## Provided data

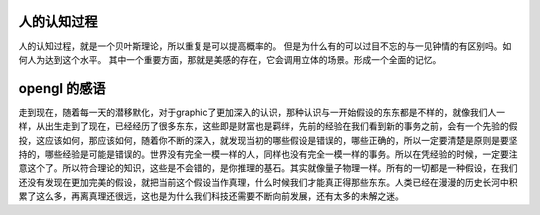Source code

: 人的认知过程
============

人的认知过程，就是一个贝叶斯理论，所以重复是可以提高概率的。
但是为什么有的可以过目不忘的与一见钟情的有区别吗。如何人为达到这个水平。
其中一个重要方面，那就是美感的存在，它会调用立体的场景。形成一个全面的记忆。

opengl 的感语
=============

走到现在，随着每一天的潜移默化，对于graphic了更加深入的认识，那种认识与一开始假设的东东都是不样的，就像我们人一样，从出生走到了现在，已经经历了很多东东，这些即是财富也是羁绊，先前的经验在我们看到新的事务之前，会有一个先验的假投，这应该如何，那应该如何，随着你不断的深入，就发现当初的哪些假设是错误的，哪些正确的，所以一定要清楚是原则是要坚持的，哪些经验是可能是错误的。世界没有完全一模一样的人，同样也没有完全一模一样的事务。所以在凭经验的时候，一定要注意这个了。所以符合理论的知识，这些是不会错的，是你推理的基石。其实就像量子物理一样。所有的一切都是一种假设，在我们还没有发现在更加完美的假设，就把当前这个假设当作真理，什么时候我们才能真正得那些东东。人类已经在漫漫的历史长河中积累了这么多，再离真理还很远，这也是为什么我们科技还需要不断向前发展，还有太多的未解之迷。



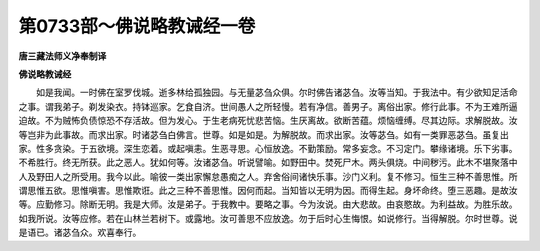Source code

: 第0733部～佛说略教诫经一卷
==============================

**唐三藏法师义净奉制译**

**佛说略教诫经**


　　如是我闻。一时佛在室罗伐城。逝多林给孤独园。与无量苾刍众俱。尔时佛告诸苾刍。汝等当知。于我法中。有少欲知足活命之事。谓我弟子。剃发染衣。持钵巡家。乞食自济。世间愚人之所轻慢。若有净信。善男子。离俗出家。修行此事。不为王难所逼迫故。不为贼怖负债惊恐不存活故。但为发心。于生老病死忧悲苦恼。生厌离故。欲断苦蕴。烦恼缠缚。尽其边际。求解脱故。汝等岂非为此事故。而求出家。时诸苾刍白佛言。世尊。如是如是。为解脱故。而求出家。汝等苾刍。如有一类罪恶苾刍。虽复出家。性多贪染。于五欲境。深生恋着。或起嗔恚。生恶寻思。心恒放逸。不勤策励。常多妄念。不习定门。攀缘诸境。乐下劣事。不希胜行。终无所获。此之恶人。犹如何等。汝诸苾刍。听说譬喻。如野田中。焚死尸木。两头俱烧。中间秽污。此木不堪聚落中人及野田人之所受用。我今以此。喻彼一类出家懈怠愚痴之人。弃舍俗间诸快乐事。沙门义利。复不修习。恒生三种不善思惟。所谓思惟五欲。思惟嗔害。思惟欺诳。此之三种不善思惟。因何而起。当知皆以无明为因。而得生起。身坏命终。堕三恶趣。是故汝等。应勤修习。除断无明。我是大师。汝是弟子。于我教中。要略之事。今为汝说。由大悲故。由哀愍故。为利益故。为胜乐故。如我所说。汝等应修。若在山林兰若树下。或露地。汝可善思不应放逸。勿于后时心生悔恨。如说修行。当得解脱。尔时世尊。说是语已。诸苾刍众。欢喜奉行。

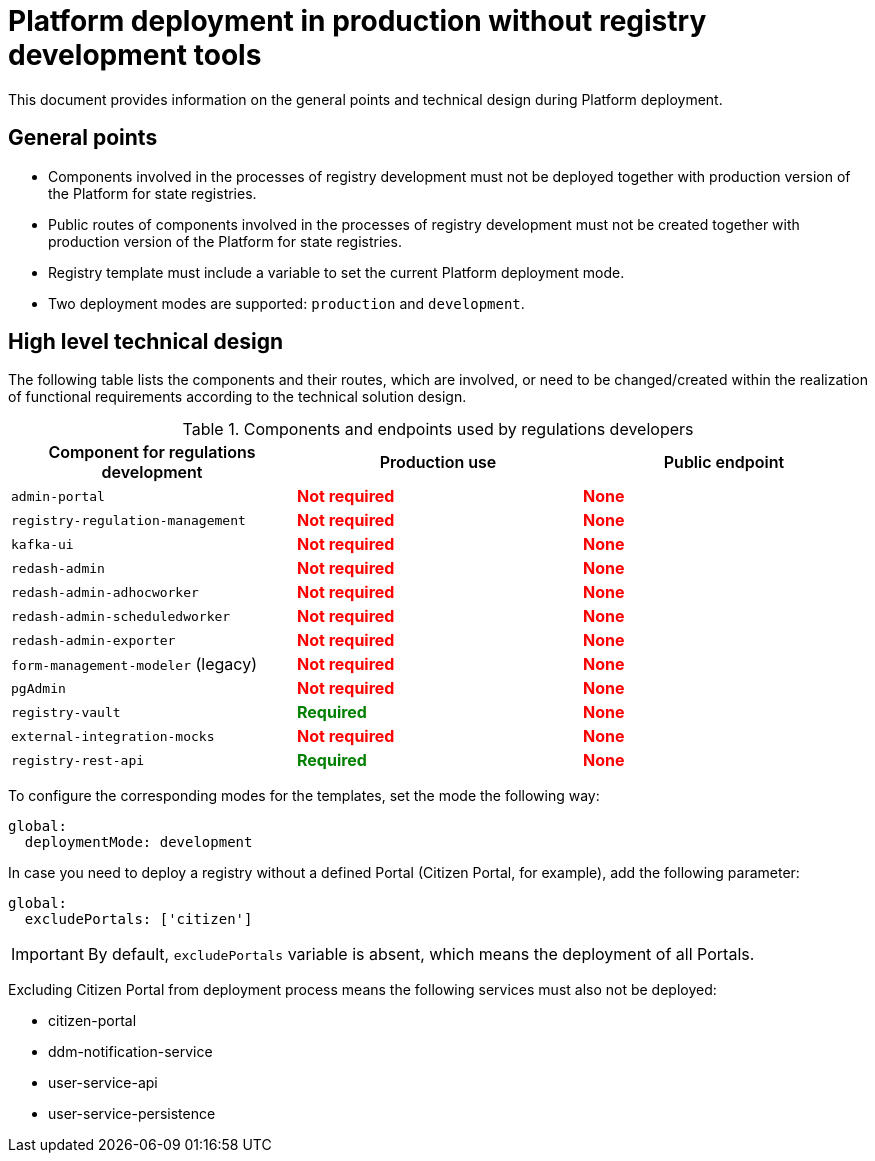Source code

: = Platform deployment in production without registry development tools

//Цей документ містить інформацію про загальні положення та технічний дизайн при розгортанні Платформи реєстрів.
This document provides information on the general points and technical design during Platform deployment.

//=== Загальні положення
== General points

//* Компоненти, які задіяні у процесах розробки реєстрів не повинні розгортатись разом із продакшн версіями Платформи реєстрів.
* Components involved in the processes of registry development must not be deployed together with production version of the Platform for state registries.
//* Публічні роути компонентів, які задіяні у процесах розробки реєстрів, не повинні створюватись разом із продакшн версіями Платформи реєстрів.
* Public routes of components involved in the processes of registry development must not be created together with production version of the Platform for state registries.
//* Темплейт реєстру повиннен містити змінну для вказання поточного режиму деплоя Платформи реєстрів.
* Registry template must include a variable to set the current Platform deployment mode.
//* Підтримується два режими деплоя: `production` та `development`.
* Two deployment modes are supported: `production` and `development`.

//=== Верхньорівневий технічний дизайн
== High level technical design
//В таблиці нижче зазначені компоненті та їх роути які задіяні або потребують змін/створення в рамках реалізації функціональних вимог згідно технічного дизайну рішення.
The following table lists the components and their routes, which are involved, or need to be changed/created within the realization of functional requirements according to the technical solution design.

//.Компоненти та ендпоінти, які використовують розробники регламенту
//|===
//|+++<b style="font-weight: 600">Компонент для розробки регламенту<b>+++| +++<b style="font-weight: 600">Використання у Production <b>+++| +++<b style="font-weight: 600">Публічний ендпоінт <b>+++

//|`admin-portal`
//|+++<b style="color: red;">Не потрібен<b>+++
//|+++<b style="color: red;">Відсутній<b>+++

//|`registry-regulation-management`
//|+++<b style="color: red;">Не потрібен<b>+++
//|+++<b style="color: red;">Відсутній<b>+++

//|`kafka-ui`
//|+++<b style="color: red;">Не потрібен<b>+++
//|+++<b style="color: red;">Відсутній<b>+++

//|`redash-admin`
//|+++<b style="color: red;">Не потрібен<b>+++
//|+++<b style="color: red;">Відсутній<b>+++

//|`redash-admin-adhocworker`
//|+++<b style="color: red;">Не потрібен<b>+++
//|+++<b style="color: red;">Відсутній<b>+++

//|`redash-admin-scheduledworker`
//|+++<b style="color: red;">Не потрібен<b>+++
//|+++<b style="color: red;">Відсутній<b>+++

//|`redash-admin-exporter`
//|+++<b style="color: red;">Не потрібен<b>+++
//|+++<b style="color: red;">Відсутній<b>+++

//|`form-management-modeler` (legacy)
//|+++<b style="color: red;">Не потрібен<b>+++
//|+++<b style="color: red;">Відсутній<b>+++

//|`pgAdmin`
//|+++<b style="color: red;">Не потрібен<b>+++
//|+++<b style="color: red;">Відсутній<b>+++

//|`registry-vault`
//|+++<b style="color: green;">Потрібен<b>+++
//|+++<b style="color: red;">Відсутній<b>+++

//|`external-integration-mocks`
//|+++<b style="color: red;">Не потрібен<b>+++
//|+++<b style="color: red;">Відсутній<b>+++

//|`registry-rest-api`
//|+++<b style="color: green;">Потрібен<b>+++
//|+++<b style="color: red;">Відсутній<b>+++
//|===

.Components and endpoints used by regulations developers
|===
|+++<b style="font-weight: 600">Component for regulations development<b>+++| +++<b style="font-weight: 600">Production use <b>+++| +++<b style="font-weight: 600">Public endpoint <b>+++

|`admin-portal`
|+++<b style="color: red;">Not required<b>+++
|+++<b style="color: red;">None<b>+++

|`registry-regulation-management`
|+++<b style="color: red;">Not required<b>+++
|+++<b style="color: red;">None<b>+++

|`kafka-ui`
|+++<b style="color: red;">Not required<b>+++
|+++<b style="color: red;">None<b>+++

|`redash-admin`
|+++<b style="color: red;">Not required<b>+++
|+++<b style="color: red;">None<b>+++

|`redash-admin-adhocworker`
|+++<b style="color: red;">Not required<b>+++
|+++<b style="color: red;">None<b>+++

|`redash-admin-scheduledworker`
|+++<b style="color: red;">Not required<b>+++
|+++<b style="color: red;">None<b>+++

|`redash-admin-exporter`
|+++<b style="color: red;">Not required<b>+++
|+++<b style="color: red;">None<b>+++

|`form-management-modeler` (legacy)
|+++<b style="color: red;">Not required<b>+++
|+++<b style="color: red;">None<b>+++

|`pgAdmin`
|+++<b style="color: red;">Not required<b>+++
|+++<b style="color: red;">None<b>+++

|`registry-vault`
|+++<b style="color: green;">Required<b>+++
|+++<b style="color: red;">None<b>+++

|`external-integration-mocks`
|+++<b style="color: red;">Not required<b>+++
|+++<b style="color: red;">None<b>+++

|`registry-rest-api`
|+++<b style="color: green;">Required<b>+++
|+++<b style="color: red;">None<b>+++
|===

//Для налаштування відповідних режимів для темплейтів потрібно вказати потрібний режим наступним чином:
To configure the corresponding modes for the templates, set the mode the following way:
----
global:
  deploymentMode: development
----

//У випадку необхідності розгортання реєстру без конкретного порталу (наприклад портала Громадянина), необхідно додати наступний параметр:
In case you need to deploy a registry without a defined Portal (Citizen Portal, for example), add the following parameter:
----
global:
  excludePortals: ['citizen']
----

//IMPORTANT: За замовчуванням змінна `excludePortals` відсутня, що означає розгортання всіх порталів.
IMPORTANT: By default, `excludePortals` variable is absent, which means the deployment of all Portals.

//При виключенні порталу громадянина з процессу розгортання, наступні сервіси також не повинні розгортатись:
Excluding Citizen Portal from deployment process means the following services must also not be deployed:

* citizen-portal
* ddm-notification-service
* user-service-api
* user-service-persistence
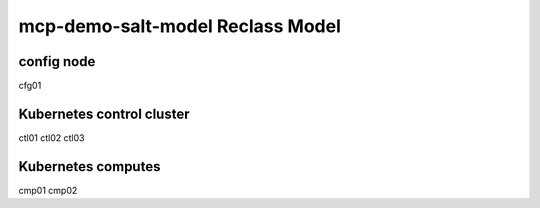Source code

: 
================================================
mcp-demo-salt-model Reclass Model
================================================

config node
===========

cfg01

Kubernetes control cluster
==========================

ctl01
ctl02
ctl03

Kubernetes computes 
===================

cmp01
cmp02
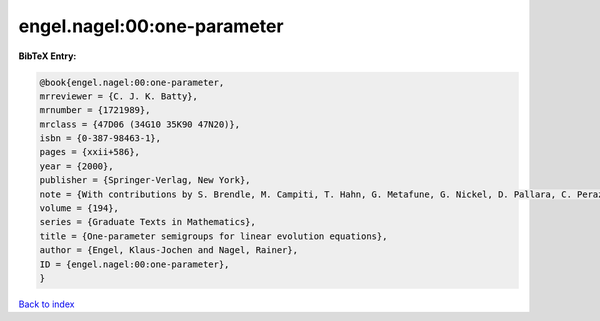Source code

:engel.nagel:00:one-parameter
============================

.. :cite:t:`engel.nagel:00:one-parameter`

.. bibliography:: ../../All.bib

**BibTeX Entry:**

.. code-block:: bibtex

   @book{engel.nagel:00:one-parameter,
   mrreviewer = {C. J. K. Batty},
   mrnumber = {1721989},
   mrclass = {47D06 (34G10 35K90 47N20)},
   isbn = {0-387-98463-1},
   pages = {xxii+586},
   year = {2000},
   publisher = {Springer-Verlag, New York},
   note = {With contributions by S. Brendle, M. Campiti, T. Hahn, G. Metafune, G. Nickel, D. Pallara, C. Perazzoli, A. Rhandi, S. Romanelli and R. Schnaubelt},
   volume = {194},
   series = {Graduate Texts in Mathematics},
   title = {One-parameter semigroups for linear evolution equations},
   author = {Engel, Klaus-Jochen and Nagel, Rainer},
   ID = {engel.nagel:00:one-parameter},
   }

`Back to index <../index>`_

## Task item
The answer must be every line from the records above that contains the word "разом", copied in full.

## Problem solution
//* Компоненти, які задіяні у процесах розробки реєстрів не повинні розгортатись разом із продакшн версіями Платформи реєстрів.
//* Публічні роути компонентів, які задіяні у процесах розробки реєстрів, не повинні створюватись разом із продакшн версіями Платформи реєстрів.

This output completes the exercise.